Erwartbar ist, dass der Gesetzentwurf im parlamentarischen Verfahren noch angepasst wird. Kompromisse könnten z. B. Ausnahmen für Härtefälle, zusätzliche Dokumentationspflichten oder Modellprojekte vorsehen.
Jobmarkt-Fokus: Wer verliert, wer gewinnt?
Die Anpassungen führen zu einer Umschichtung von digitalen, ortsunabhängigen Rollen hin zu präsenzbasierten Tätigkeiten. Das betrifft Ärztinnen und Ärzte, MFAs, Apothekenpersonal, aber auch Compliance- und Regulierungsfunktionen. Telemedizin-nahe Rollen werden tendenziell abnehmen, während Praxisbetrieb, Beratung und Qualitätssicherung an Bedeutung gewinnen.
Handlungsempfehlungen für Unternehmen und Arbeitnehmer
Für Unternehmen
- Hybride Versorgung planen: Präsenz als Kern, digital als Ergänzung (Terminvorbereitung, Verlaufsmonitoring).
- Kompetenzaufbau: Schulungsprogramme für Ärzte, MFAs und Apotheker zu Cannabis-spezifischen Themen.
- Compliance priorisieren: Interne Richtlinien, Audit-Trails, klare Aufklärung & Dokumentation.
- Kooperationen stärken: Praxis–Apotheke–Labor–Großhandel entlang der Versorgungskette vernetzen.
- Patientenorientierung sichern: Härtefall-Pfade (Hausbesuch, Abholservice durch Bevollmächtigte), barrierearme Kommunikation.
Für Arbeitnehmer
- Weiterbildung nutzen: Indikationen, Dosierungen, Interaktionen, Dokumentationspflichten, Recht.
- Sichtbarkeit erhöhen: Profile auf Jobbörsen mit konkreten Kompetenzen (z. B. GACP/GMP, Rezeptur, Beratung).
- Flexibilität zeigen: Bereitschaft zu Präsenz, ggf. Mobilität (Hausbesuche, regionale Sprechstunden).
- Netzwerke pflegen: Verbindungen zu Ärzten, Apotheken, Laboren, Patientenorganisationen.
Fazit: Branchenausblick zwischen Patientenschutz und Versorgungssicherheit
Die Entscheidung vom 8. Oktober 2025 stellt die Weichen neu: Der digitale „Easy Access“ weicht einer stärker präsenzbasierten Versorgung. Für Telemedizin-Anbieter und Versandapotheken bedeutet das Einschnitte bis hin zur Neuausrichtung. Für Praxen und Vor-Ort-Apotheken entstehen Chancen – sofern sie Personal und Prozesse aufbauen. Für Patientinnen und Patienten steigen Hürden; ohne flankierende Ausnahmen drohen Versorgungslücken.
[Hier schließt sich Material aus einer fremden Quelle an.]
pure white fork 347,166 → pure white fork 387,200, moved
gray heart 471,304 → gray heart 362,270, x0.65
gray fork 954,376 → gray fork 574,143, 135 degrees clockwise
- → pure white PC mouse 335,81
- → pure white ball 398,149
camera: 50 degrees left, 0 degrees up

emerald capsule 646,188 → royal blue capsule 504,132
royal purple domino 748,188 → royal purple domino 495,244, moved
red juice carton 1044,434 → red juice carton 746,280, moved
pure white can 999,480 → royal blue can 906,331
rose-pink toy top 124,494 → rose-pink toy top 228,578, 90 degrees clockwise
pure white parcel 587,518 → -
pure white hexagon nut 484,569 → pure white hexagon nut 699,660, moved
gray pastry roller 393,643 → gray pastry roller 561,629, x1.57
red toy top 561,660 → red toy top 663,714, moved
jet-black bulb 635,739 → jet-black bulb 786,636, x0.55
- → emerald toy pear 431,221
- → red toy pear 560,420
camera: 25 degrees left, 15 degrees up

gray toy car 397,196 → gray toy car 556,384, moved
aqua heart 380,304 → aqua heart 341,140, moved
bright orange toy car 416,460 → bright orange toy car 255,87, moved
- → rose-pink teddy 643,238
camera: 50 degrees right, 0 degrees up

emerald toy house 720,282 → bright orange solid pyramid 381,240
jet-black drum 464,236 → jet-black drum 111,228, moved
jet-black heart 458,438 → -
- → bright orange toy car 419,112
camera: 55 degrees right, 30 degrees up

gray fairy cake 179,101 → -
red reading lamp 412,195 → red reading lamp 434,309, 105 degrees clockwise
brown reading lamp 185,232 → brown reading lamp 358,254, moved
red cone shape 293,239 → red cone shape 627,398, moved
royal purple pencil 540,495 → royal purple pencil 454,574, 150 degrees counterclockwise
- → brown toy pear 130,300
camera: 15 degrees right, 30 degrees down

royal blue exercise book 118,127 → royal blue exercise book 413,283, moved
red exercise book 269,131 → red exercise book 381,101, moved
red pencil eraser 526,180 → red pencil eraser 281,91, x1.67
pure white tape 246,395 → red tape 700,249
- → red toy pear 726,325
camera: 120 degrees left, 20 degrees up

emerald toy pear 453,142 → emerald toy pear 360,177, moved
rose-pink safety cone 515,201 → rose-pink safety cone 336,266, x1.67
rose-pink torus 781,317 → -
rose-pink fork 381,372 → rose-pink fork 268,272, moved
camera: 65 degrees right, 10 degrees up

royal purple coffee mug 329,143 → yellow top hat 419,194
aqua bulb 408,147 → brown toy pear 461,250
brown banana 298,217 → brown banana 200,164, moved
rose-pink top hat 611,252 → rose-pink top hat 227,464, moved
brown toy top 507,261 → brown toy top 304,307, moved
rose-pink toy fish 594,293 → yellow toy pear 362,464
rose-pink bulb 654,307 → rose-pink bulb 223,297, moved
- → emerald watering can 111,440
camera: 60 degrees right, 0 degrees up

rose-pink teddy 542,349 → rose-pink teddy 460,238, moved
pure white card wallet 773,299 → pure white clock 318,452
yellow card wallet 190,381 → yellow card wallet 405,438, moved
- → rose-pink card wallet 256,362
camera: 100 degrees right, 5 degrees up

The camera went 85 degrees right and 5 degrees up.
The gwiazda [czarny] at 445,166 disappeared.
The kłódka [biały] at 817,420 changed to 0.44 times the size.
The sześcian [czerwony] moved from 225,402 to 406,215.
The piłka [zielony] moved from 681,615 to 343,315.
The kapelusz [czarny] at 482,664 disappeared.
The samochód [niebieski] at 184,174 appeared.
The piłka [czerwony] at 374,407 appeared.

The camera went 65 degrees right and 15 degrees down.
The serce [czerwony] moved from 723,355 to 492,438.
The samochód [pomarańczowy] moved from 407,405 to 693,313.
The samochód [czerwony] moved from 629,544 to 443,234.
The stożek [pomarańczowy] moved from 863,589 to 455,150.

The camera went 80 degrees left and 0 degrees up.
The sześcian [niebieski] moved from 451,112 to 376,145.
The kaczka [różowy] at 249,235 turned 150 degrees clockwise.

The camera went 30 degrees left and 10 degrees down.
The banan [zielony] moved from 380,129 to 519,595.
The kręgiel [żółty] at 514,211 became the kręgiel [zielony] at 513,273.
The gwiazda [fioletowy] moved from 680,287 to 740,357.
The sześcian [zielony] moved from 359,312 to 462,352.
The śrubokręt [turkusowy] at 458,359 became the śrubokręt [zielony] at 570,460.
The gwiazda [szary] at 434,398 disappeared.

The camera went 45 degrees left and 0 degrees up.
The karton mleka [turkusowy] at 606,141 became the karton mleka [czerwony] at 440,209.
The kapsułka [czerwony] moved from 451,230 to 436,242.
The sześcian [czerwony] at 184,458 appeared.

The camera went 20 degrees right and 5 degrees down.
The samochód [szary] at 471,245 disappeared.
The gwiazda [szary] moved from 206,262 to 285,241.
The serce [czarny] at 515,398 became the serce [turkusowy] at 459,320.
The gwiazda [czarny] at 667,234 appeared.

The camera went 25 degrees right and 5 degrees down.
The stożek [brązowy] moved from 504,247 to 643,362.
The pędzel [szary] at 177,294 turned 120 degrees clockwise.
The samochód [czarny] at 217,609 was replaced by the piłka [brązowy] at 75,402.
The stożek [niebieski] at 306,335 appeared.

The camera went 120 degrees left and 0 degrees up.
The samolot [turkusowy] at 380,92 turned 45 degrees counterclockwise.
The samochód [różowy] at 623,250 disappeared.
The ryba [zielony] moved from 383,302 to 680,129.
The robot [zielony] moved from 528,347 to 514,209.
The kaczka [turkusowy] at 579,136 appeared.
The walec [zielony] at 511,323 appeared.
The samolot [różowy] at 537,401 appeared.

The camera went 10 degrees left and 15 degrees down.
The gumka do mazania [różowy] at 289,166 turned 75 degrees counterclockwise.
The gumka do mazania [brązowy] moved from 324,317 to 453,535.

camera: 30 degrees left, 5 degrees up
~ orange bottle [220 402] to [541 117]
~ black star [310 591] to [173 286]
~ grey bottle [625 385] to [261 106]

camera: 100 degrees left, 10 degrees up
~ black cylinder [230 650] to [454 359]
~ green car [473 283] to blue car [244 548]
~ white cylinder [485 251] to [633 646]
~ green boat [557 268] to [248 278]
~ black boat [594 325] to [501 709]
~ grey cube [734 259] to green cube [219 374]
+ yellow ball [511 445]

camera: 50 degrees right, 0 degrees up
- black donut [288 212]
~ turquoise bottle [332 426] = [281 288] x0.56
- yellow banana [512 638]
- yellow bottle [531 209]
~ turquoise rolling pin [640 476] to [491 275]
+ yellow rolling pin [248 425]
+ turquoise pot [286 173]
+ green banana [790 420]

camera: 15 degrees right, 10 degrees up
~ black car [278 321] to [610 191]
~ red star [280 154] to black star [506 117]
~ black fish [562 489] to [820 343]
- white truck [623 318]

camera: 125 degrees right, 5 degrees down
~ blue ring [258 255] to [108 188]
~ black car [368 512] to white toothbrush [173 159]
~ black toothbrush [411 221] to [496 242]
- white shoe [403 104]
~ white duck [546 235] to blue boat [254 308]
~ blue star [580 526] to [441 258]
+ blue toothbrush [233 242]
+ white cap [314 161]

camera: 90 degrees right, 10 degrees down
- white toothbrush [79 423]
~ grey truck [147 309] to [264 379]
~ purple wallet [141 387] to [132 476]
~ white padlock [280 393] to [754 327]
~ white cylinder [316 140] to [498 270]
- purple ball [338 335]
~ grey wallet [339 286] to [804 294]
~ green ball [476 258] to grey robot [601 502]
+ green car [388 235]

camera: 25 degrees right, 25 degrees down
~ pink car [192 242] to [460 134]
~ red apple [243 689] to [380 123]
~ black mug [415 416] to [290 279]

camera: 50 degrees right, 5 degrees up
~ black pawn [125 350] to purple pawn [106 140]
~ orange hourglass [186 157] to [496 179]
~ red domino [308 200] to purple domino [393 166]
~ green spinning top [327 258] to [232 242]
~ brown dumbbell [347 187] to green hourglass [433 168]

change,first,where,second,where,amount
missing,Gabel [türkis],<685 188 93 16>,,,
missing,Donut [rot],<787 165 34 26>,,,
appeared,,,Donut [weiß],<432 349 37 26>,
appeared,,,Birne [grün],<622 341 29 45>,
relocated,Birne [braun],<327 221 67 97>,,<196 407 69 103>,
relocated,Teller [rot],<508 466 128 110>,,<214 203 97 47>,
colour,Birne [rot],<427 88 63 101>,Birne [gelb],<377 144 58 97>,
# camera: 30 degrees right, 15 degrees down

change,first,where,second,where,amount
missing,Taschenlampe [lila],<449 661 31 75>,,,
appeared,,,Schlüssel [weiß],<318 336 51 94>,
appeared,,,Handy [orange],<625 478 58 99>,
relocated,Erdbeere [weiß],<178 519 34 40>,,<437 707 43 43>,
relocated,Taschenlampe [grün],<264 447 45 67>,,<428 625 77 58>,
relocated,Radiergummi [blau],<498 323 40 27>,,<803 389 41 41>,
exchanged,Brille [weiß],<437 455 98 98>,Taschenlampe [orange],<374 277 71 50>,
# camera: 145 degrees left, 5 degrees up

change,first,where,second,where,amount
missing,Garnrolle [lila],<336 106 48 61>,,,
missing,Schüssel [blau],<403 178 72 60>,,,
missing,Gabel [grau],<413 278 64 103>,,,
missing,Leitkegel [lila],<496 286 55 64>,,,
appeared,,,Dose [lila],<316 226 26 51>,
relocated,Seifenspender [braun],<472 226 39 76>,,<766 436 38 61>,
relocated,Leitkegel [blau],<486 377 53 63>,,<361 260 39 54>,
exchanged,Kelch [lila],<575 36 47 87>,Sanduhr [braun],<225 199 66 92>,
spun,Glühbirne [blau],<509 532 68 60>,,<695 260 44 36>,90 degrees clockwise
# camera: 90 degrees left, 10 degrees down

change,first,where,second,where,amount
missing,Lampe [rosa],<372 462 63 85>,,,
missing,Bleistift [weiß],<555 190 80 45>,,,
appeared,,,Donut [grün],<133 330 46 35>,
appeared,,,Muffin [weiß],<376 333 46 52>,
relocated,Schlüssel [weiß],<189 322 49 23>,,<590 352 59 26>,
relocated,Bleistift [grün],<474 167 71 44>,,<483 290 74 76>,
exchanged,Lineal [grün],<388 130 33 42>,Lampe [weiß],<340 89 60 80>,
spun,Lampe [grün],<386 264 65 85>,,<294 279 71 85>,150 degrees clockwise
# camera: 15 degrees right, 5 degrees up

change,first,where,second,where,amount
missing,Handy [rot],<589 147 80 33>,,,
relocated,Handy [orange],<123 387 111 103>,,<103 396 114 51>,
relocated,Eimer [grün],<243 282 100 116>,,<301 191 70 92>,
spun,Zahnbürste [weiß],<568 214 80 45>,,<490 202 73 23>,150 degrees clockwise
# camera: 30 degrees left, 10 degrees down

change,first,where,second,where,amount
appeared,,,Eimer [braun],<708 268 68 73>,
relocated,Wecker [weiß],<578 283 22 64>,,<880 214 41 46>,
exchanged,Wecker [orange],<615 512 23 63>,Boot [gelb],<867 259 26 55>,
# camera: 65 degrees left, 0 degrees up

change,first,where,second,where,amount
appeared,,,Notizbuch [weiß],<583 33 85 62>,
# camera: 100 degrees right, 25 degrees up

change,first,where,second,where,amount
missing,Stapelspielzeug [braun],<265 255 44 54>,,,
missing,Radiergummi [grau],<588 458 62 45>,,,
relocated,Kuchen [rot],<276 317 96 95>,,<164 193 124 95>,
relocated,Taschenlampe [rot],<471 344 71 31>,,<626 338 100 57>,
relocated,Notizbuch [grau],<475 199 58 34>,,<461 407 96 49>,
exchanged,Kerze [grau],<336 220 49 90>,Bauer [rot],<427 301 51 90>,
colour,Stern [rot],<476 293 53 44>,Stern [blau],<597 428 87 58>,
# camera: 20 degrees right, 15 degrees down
Für den Jobmarkt heißt das: weniger digitale Remote-Rollen, mehr Bedarf im Präsenzbetrieb, dazu wachsende Nachfrage nach Compliance-, Qualitäts- und Schulungsprofilen. Jobbörsen können jetzt Wert stiften, indem sie diese Verschiebung aktiv begleiten – mit passenden Kategorien, Weiterbildungspartnern und starken regionalen Netzwerken.
Hinweis: Der Gesetzentwurf durchläuft noch das parlamentarische Verfahren. Es ist möglich, dass im Bundestag Anpassungen vorgenommen werden. Unternehmen und Fachkräfte sollten die Entwicklung eng verfolgen und ihre Strategien flexibel halten.